EXTRACT -
++++++++++

HD4 - Chronic Health Care Homes
House Joint Resolution 82 introduced by Delegate Patrick A. Hope (2010) directed the Joint Commission on Health Care /(JCHC) to complete a two-year review of available information about chronic health care home systems in other states and to “develop recommendations related to:
(i) standards for chronic health care homes…;
(ii) standards for certification of health care facilities as chronic health care homes including ongoing reporting requirements for chronic health care homes;
(iii) development of a chronic health care home collaborative to provide opportunities for chronic health care homes and state agencies to exchange information related to quality improvement and best practices;
(iv) enrollment of state medical assistance recipients with chronic health problems in chronic health care home programs; and,
(v) costs associated with implementing a successful demonstration program to test whether chronic health care homes can improve health care quality and patient outcomes, and reduce costs associated with chronic health problems.”
This executive summary addresses the work completed in the first year of the study which focused on background research on chronic disease, medical homes, and the impact of federal health reform. (The second year of the study will focus on developing specific recommendations related to chronic health care homes.)
Chronic diseases are a leading cause of adult disability and death in the United States, accounting for 70 percent of deaths. Additionally, more than 70 million Americans have at least one chronic illness and 11 million have more than one. People with multiple chronic conditions typically receive health and home care services from different systems, often from multiple providers within each system. As a result, the health care delivery system for those with chronic conditions is complex and confusing, and care is often fragmented, less effective and more costly.
There is a growing body of evidence that earlier identification of chronic disease coupled with preventive care can halt or slow the progression of chronic diseases, thereby improving patient health and well-being while reducing medical costs. Furthermore, a number of experts believe that many of the problems identified with chronic diseases and the United States’ health system can be addressed by using the model of a health care home. A health care home or patient-centered medical home (PCMH) is an approach in which primary care providers, families and patients work in partnership to improve health outcomes and quality of life for individuals with chronic health conditions and disabilities. A major goal of a PCMH is to reduce costs by avoiding duplicate or unnecessary testing and services and result in better quality care at a more affordable cost.

++++++++++

THINGS TO DO -
• A. Check these statements against the chronic health care homes summary: (i) chronic diseases account for 70 percent of deaths in the United States; (ii) the first year of the study focused on developing specific recommendations related to chronic health care homes; (iii) 11 million Americans have more than one chronic illness. For each one, answer yes or no and quote the words of the summary that decide it.
• B. Carry on the chronic health care homes summary, starting right after its last sentence.

++++++++++

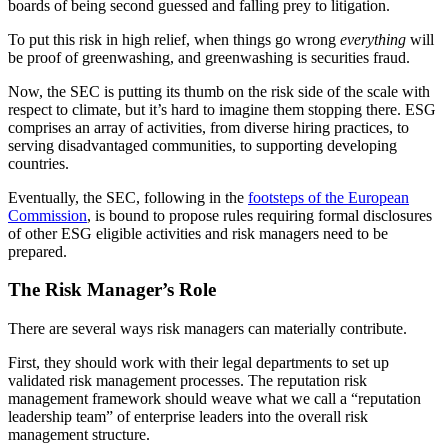
boards of being second guessed and falling prey to litigation.
To put this risk in high relief, when things go wrong
everything
will
be proof of greenwashing, and greenwashing is securities fraud.
Now, the SEC is putting its thumb on the risk side of the scale with
respect to climate, but it’s hard to imagine them stopping there. ESG
comprises an array of activities, from diverse hiring practices, to
serving disadvantaged communities, to supporting developing
countries.
Eventually, the SEC, following in the
footsteps of the European
Commission
, is bound to propose rules requiring formal disclosures
of other ESG eligible activities and risk managers need to be
prepared.
The Risk Manager’s Role
There are several ways risk managers can materially contribute.
First, they should work with their legal departments to set up
validated risk management processes. The reputation risk
management framework should weave what we call a “reputation
leadership team” of enterprise leaders into the overall risk
management structure.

++++++++++

ANSWERS TO THE PROBLEMS -
• A.
(i) Yes: "Chronic diseases are a leading cause of adult disability and death in the United States, accounting for 70 percent of deaths."
(ii) No: "The second year of the study will focus on developing specific recommendations related to chronic health care homes."
(iii) Yes: "more than 70 million Americans have at least one chronic illness and 11 million have more than one."

• B.
The National Committee for Quality Assurance (NCQA) has developed standards to identify which primary care practices have achieved designation as a medical home. As of March 2010, NCQA had reviewed and recognized approximately 450 practices in 24 states and the District of Columbia as medical homes. Practices that achieve NCQA’s PCMH recognition are positioned to take advantage of financial incentives offered by health plans and employers, as well as federal and state-sponsored pilot programs.
The Center for Medicare and Medicaid Innovation, authorized in the Patient Protection and Affordable Care Act (PPACA), will test various payment and service delivery models to reduce the rate of growth of Medicare and Medicaid expenditures. Among the models to be tested are those that “promote broad payment and practice reform in primary care, including PCMH models….” In addition, PPACA authorizes the testing of medical homes through demonstration projects. These demonstration projects will be detailed in the second year of the study.
A report will be submitted to the General Assembly and the Governor for publication after completion of the second year of study.